[SUPPLIED DATA]

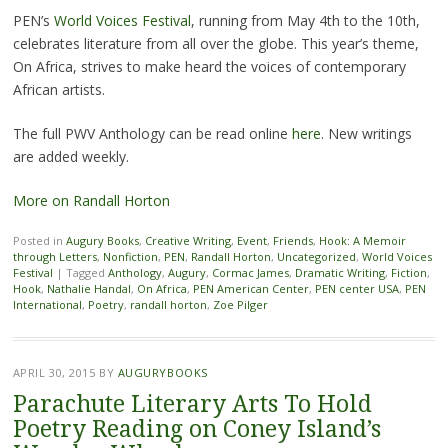
PEN’s
World Voices Festival
, running from May 4th to the 10th,
celebrates literature from all over the globe. This year’s theme,
On Africa, strives to make heard the voices of contemporary
African artists.
The full PWV Anthology can be read online
here
. New writings
are added weekly.
More on Randall Horton
Posted in
Augury Books
,
Creative Writing
,
Event
,
Friends
,
Hook: A Memoir
through Letters
,
Nonfiction
,
PEN
,
Randall Horton
,
Uncategorized
,
World Voices
Festival
|
Tagged
Anthology
,
Augury
,
Cormac James
,
Dramatic Writing
,
Fiction
,
Hook
,
Nathalie Handal
,
On Africa
,
PEN American Center
,
PEN center USA
,
PEN
International
,
Poetry
,
randall horton
,
Zoe Pilger
APRIL 30, 2015
BY
AUGURYBOOKS
Parachute Literary Arts To Hold
Poetry Reading on Coney Island’s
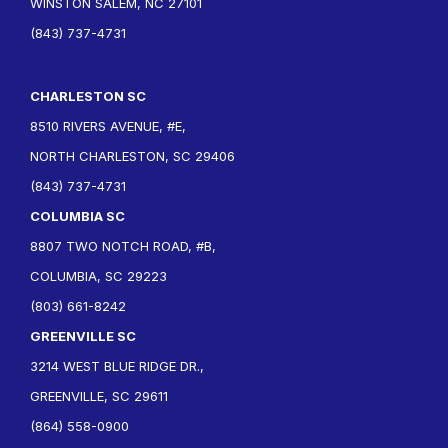
WINSTON SALEM, NC 27101
(843) 737-4731
CHARLESTON SC
8510 RIVERS AVENUE, #E,
NORTH CHARLESTON, SC 29406
(843) 737-4731
COLUMBIA SC
8807 TWO NOTCH ROAD, #B,
COLUMBIA, SC 29223
(803) 661-8242
GREENVILLE SC
3214 WEST BLUE RIDGE DR.,
GREENVILLE, SC 29611
(864) 558-0900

[/SUPPLIED DATA]

● **WORK INSTRUCTION**: Please copy every line of the records above in which "Anthology" appears.

● **RESULT BELOW**:
The full PWV Anthology can be read online
Anthology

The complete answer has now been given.